L’abstention et le discours critique des habitants envers les partis ouvrent-ils la voie à l’émergence de listes citoyennes qui pourraient représenter un renouveau démocratique ?
À Roubaix, et dans de nombreuses villes, il y a une histoire des listes citoyennes. Dès 1995 et plus encore en 2001, il y a déjà des listes autonomes qui se constituent. Ces listes-là vont être celles qui vont le plus ouvertement parler de racisme. Ce que ne font pas les partis de gauche à l’époque. Diversifier les candidatures élargit l’offre politique. Mais souvent, elles font des scores modestes ou, si elles l’emportent, c’est grâce au jeu d’alliance avec certains partis. L’arrivée de David Guiraud, à Roubaix limite fortement l’espace pour de telles initiatives en 2026.
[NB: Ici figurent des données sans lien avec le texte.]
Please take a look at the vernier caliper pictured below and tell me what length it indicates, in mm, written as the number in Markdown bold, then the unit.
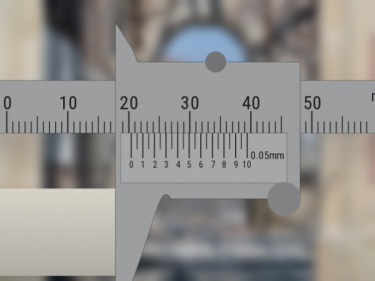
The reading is **20.4** mm
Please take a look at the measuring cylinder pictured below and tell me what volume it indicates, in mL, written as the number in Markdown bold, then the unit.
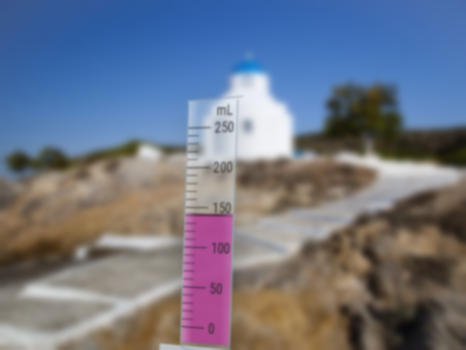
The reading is **140** mL
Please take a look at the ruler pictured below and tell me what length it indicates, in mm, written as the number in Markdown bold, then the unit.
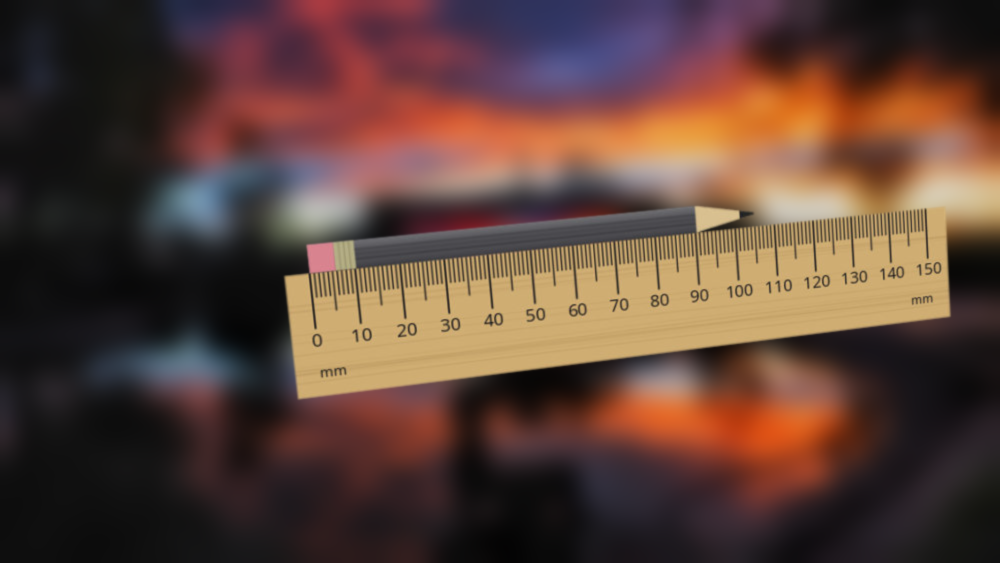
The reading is **105** mm
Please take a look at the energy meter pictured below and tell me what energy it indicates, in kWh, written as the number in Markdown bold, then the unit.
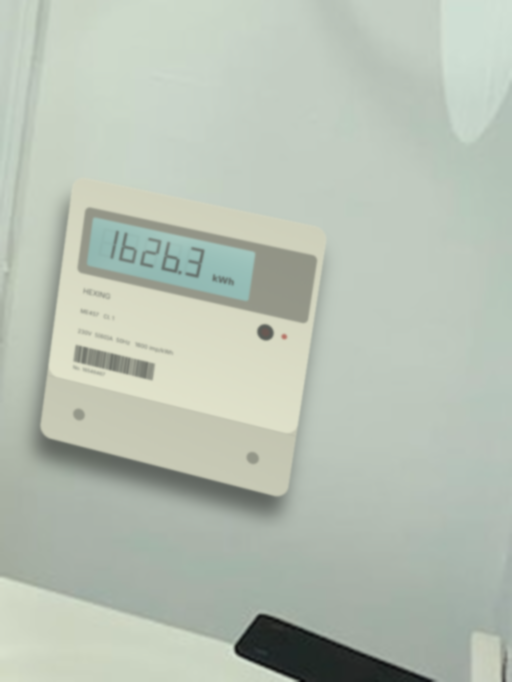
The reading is **1626.3** kWh
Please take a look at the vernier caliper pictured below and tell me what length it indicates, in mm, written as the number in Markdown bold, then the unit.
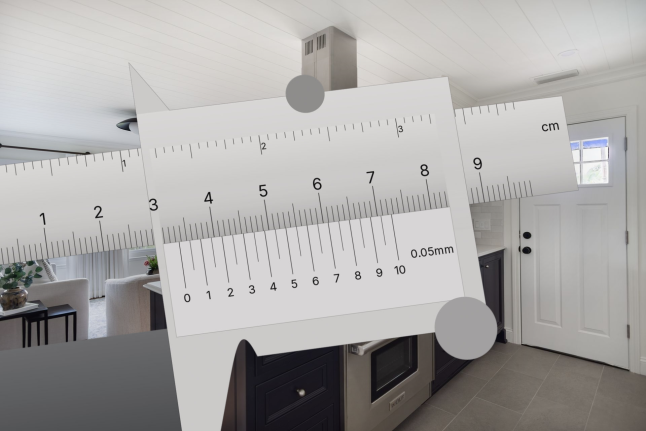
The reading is **33.6** mm
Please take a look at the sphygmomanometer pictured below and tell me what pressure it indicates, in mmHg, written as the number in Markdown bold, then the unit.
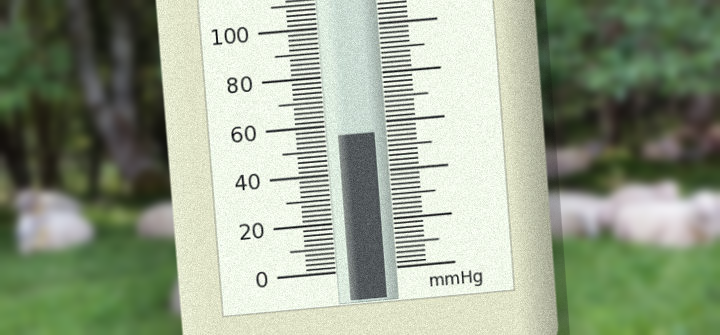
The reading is **56** mmHg
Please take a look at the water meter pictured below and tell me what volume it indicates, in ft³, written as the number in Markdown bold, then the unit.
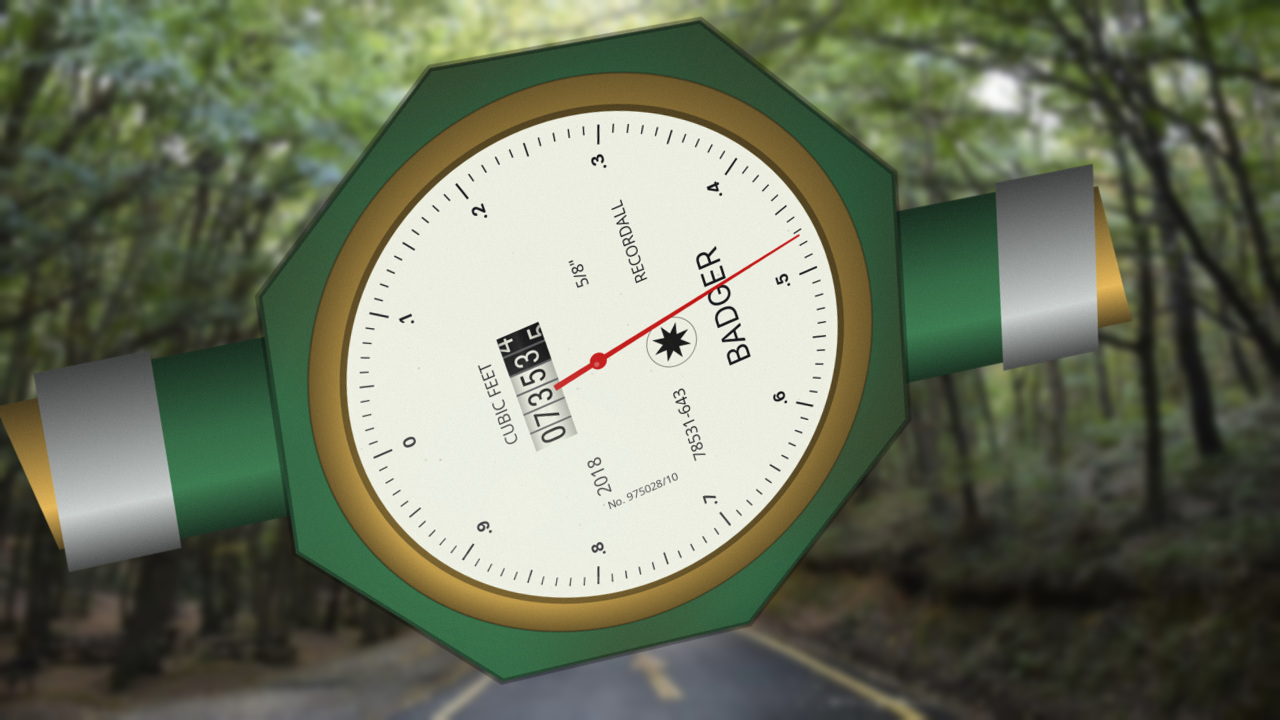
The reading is **73534.47** ft³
Certains militants des quartiers populaires, tentés par ce type d’aventure, sont très conscients de leur situation de faiblesse par rapport à la FI, qui est plus forte qu’avant. Au-delà, je pense que le renouveau démocratique passe à la fois par un renouvellement du personnel politique, que permettent les listes citoyennes, mais aussi par la construction d’organisations populaires plus pérennes. Or les listes citoyennes sont souvent des coups politiques éphémères.
L’une des promesses du NFP cet été, c’était la reconquête des catégories populaires pour faire face à l’extrême droite. Où en est-on, six mois plus tard, selon vous ?
Renouer avec les catégories populaires, en milieu urbain comme rural requiert un travail militant de longue haleine et la construction d’un ancrage local durable. Il faut des organisations, et pas nécessairement obnubilées par les échéances électorales, mais aussi sur l’amélioration quotidienne de la vie des habitants. Aujourd’hui, le nouveau front, c’est d’aller faire communauté dans les territoires RN. Il y a besoin d’organisations collectives pour rompre les racines du vote RN. Cela n’arrivera pas uniquement par un travail au moment des campagnes.
Quelle que soit la fraction des classes populaires, il y a une attente d’État et d’égalité.
Ensuite, à partir d’un ancrage populaire fort, et malgré la diversité des territoires, il faut des programmes communs. Comment les construire parmi toutes les fractions des catégories populaires sans mettre de côté les intérêts spécifiques propres à chaque groupe ? Cette équation est très difficile pour la gauche, même s’il faut qu’elle soit capable de parler à la fois de services publics, de la santé, mais aussi de Palestine et d’islamophobie. Dans tous les cas, quelle que soit la fraction des classes populaires, il y a une attente d’État et d’égalité, et la défense des services publics peut contribuer à rassembler des populations qu’on oppose trop souvent.